Thank you, everyone of ya'll, for stopping by and having a little read. I really do appreciate it.


For today's laugh, here's a joke I heard the other day.....

A Woman was out golfing one day when she hit the ball into the woods.
She went into the woods to look for it and found a frog in a trap.
The frog said to her, "If you release me from this trap, I will
grant you three wishes."

The woman freed the frog, and the frog said, "Thank you, but I
failed to mention that there was a condition to your wishes.
Whatever you wish for, your husband will get times ten!"

The woman said, "That's okay."

For her first wish, she wanted to be the most beautiful woman
in the world.

The frog warned her, "You do realize that this wish will also
make your husband the most handsome man in the world, an Adonis
whom women will flock to".

The woman replied, "That's okay, because I will be the most
beautiful woman and he will have eyes only for me."

So, KAZAM-she's the most beautiful woman in the world!

For her second wish, she wanted to be the richest woman in the

The frog said, "That will make your husband the richest man in
the world. And he will be ten times richer than you."

The woman said, "That's okay, because what's mine is his and
what's his is mine."

So, KAZAM-she's the richest woman in the world!

The frog then inquired about her third wish, and she answered,
"I'd like a mild heart attack."

Moral of the story: Women are clever. Don't mess with them.
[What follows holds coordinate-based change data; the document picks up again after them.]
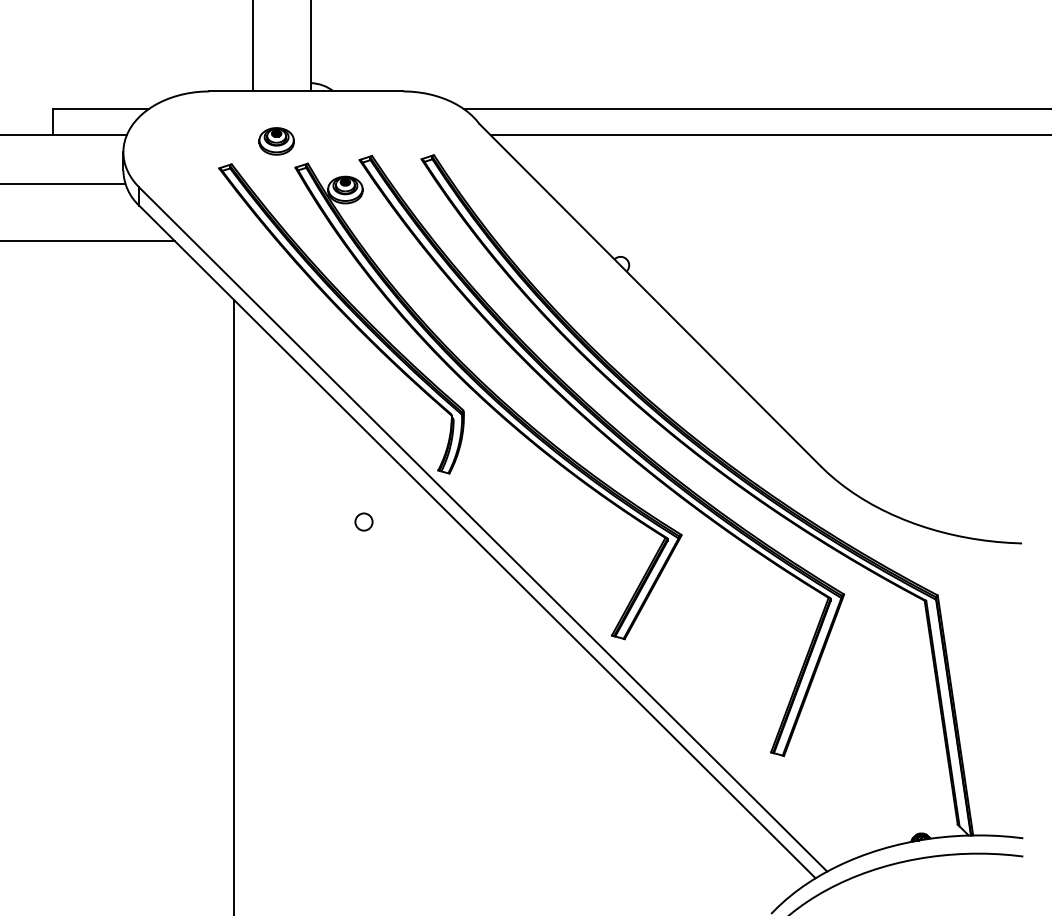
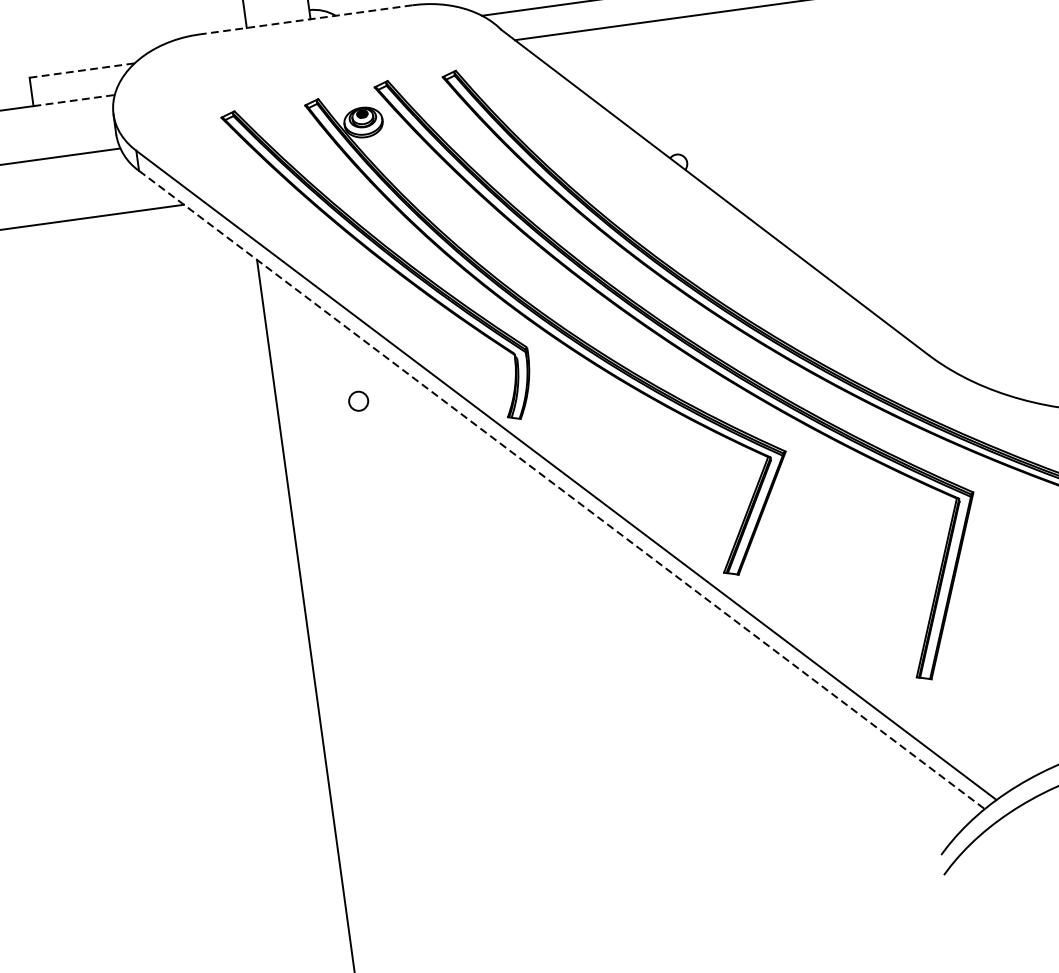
line: (306, 91) -> (305, 19), solid -> dashed
line: (100, 109) -> (81, 70), solid -> dashed
line: (89, 135) -> (73, 101), solid -> dashed
part: (276, 141) -> (280, 79), removed
circle: (363, 521) -> (358, 400), moved
line: (477, 542) -> (562, 490), solid -> dashed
Attention female readers : This is the end of the joke for you.

Stop here and continue feeling good.

Male readers: Please scroll down.
The man had a heart attack ten times milder than his wife ...

Moral of the story: Women are not really smart, they just think
they are.

Let them continue to think that way and just enjoy the show.

PS: If you are a woman and are still reading this; it only goes
to show that women never listen!!!


  1. Michael for shame with your joke. LOL
    I hope you havent been hit by the tornados Keep safe.

  2. JoJo~All is well. Thanks. We still have not had any rain since October. I'll bet you read the man part, didn't you? HaHa.

  3. Good luck on gittin your blogger thing to work.
    I wonder " could you save all of your post and start over with Google Blooger and then import them in?
    That's what I been using for ever and I have NEVER had to edit or even look at HTML Script. NEVER. It'll just screw you up!!

  4. I'm sorry blogger is causing you problems, too, Michael! Good luck getting help from blogger.

    Obviously, I'm still having problems, too.

    Cyndi & Stumpy @ RVly Ever After


  6. Today (5-30-11) the Western channel had nothing but John Wayne movies. Since I have been under the weather, I laid on the couch and watched most of them, some made in the early 1930's and the last one I just finished watching was "She Wore a Yellow Ribbon". I had a John Wayne day.